Directive: Write out word for word each line from the top of the material through the line that has "supplied, it must". Pictures do not go in.

Supplied data:
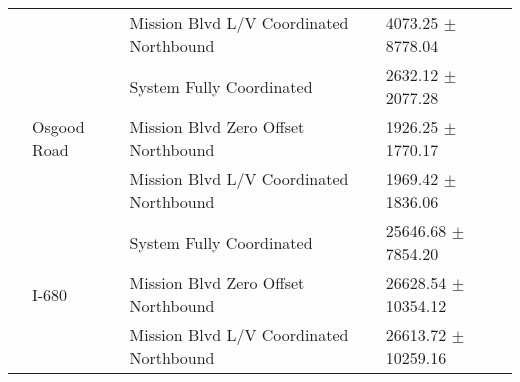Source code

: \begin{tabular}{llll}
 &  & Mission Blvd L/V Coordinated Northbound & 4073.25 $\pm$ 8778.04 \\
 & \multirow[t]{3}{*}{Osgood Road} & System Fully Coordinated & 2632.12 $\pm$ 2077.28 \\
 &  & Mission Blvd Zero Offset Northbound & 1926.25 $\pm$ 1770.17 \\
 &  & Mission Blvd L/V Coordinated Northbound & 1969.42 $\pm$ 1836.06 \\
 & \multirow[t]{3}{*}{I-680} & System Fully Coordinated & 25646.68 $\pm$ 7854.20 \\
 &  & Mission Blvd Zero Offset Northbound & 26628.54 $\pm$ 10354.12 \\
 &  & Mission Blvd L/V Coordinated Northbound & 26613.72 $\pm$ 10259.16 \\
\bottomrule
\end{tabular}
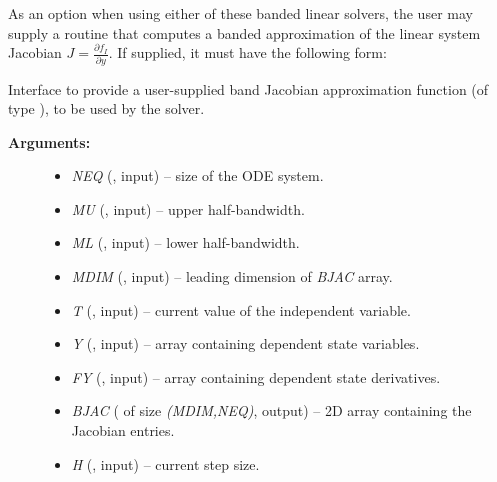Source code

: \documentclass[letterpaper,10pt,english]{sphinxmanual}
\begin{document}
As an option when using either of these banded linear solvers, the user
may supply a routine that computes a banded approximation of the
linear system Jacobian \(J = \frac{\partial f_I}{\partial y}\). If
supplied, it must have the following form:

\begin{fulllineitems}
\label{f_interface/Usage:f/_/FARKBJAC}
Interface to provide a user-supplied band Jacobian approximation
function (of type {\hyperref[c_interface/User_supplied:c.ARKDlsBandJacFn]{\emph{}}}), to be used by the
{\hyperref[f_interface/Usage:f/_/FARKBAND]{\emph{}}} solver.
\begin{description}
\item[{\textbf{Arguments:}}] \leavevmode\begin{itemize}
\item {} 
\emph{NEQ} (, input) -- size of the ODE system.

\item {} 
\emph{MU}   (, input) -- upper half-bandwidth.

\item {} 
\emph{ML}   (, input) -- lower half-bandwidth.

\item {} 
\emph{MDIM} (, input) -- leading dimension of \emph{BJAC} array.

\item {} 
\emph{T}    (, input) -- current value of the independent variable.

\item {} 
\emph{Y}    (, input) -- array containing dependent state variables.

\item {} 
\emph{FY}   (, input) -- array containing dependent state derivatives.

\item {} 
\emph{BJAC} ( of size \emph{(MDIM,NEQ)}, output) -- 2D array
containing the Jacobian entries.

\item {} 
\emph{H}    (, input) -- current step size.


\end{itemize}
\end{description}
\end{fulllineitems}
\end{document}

Solution:
Source code

: \begin{tabular}{llll}
 &  & Mission Blvd L/V Coordinated Northbound & 4073.25 $\pm$ 8778.04 \\
 & \multirow[t]{3}{*}{Osgood Road} & System Fully Coordinated & 2632.12 $\pm$ 2077.28 \\
 &  & Mission Blvd Zero Offset Northbound & 1926.25 $\pm$ 1770.17 \\
 &  & Mission Blvd L/V Coordinated Northbound & 1969.42 $\pm$ 1836.06 \\
 & \multirow[t]{3}{*}{I-680} & System Fully Coordinated & 25646.68 $\pm$ 7854.20 \\
 &  & Mission Blvd Zero Offset Northbound & 26628.54 $\pm$ 10354.12 \\
 &  & Mission Blvd L/V Coordinated Northbound & 26613.72 $\pm$ 10259.16 \\
\bottomrule
\end{tabular}
Source code

: \documentclass[letterpaper,10pt,english]{sphinxmanual}
\begin{document}
As an option when using either of these banded linear solvers, the user
may supply a routine that computes a banded approximation of the
linear system Jacobian \(J = \frac{\partial f_I}{\partial y}\). If
supplied, it must have the following form:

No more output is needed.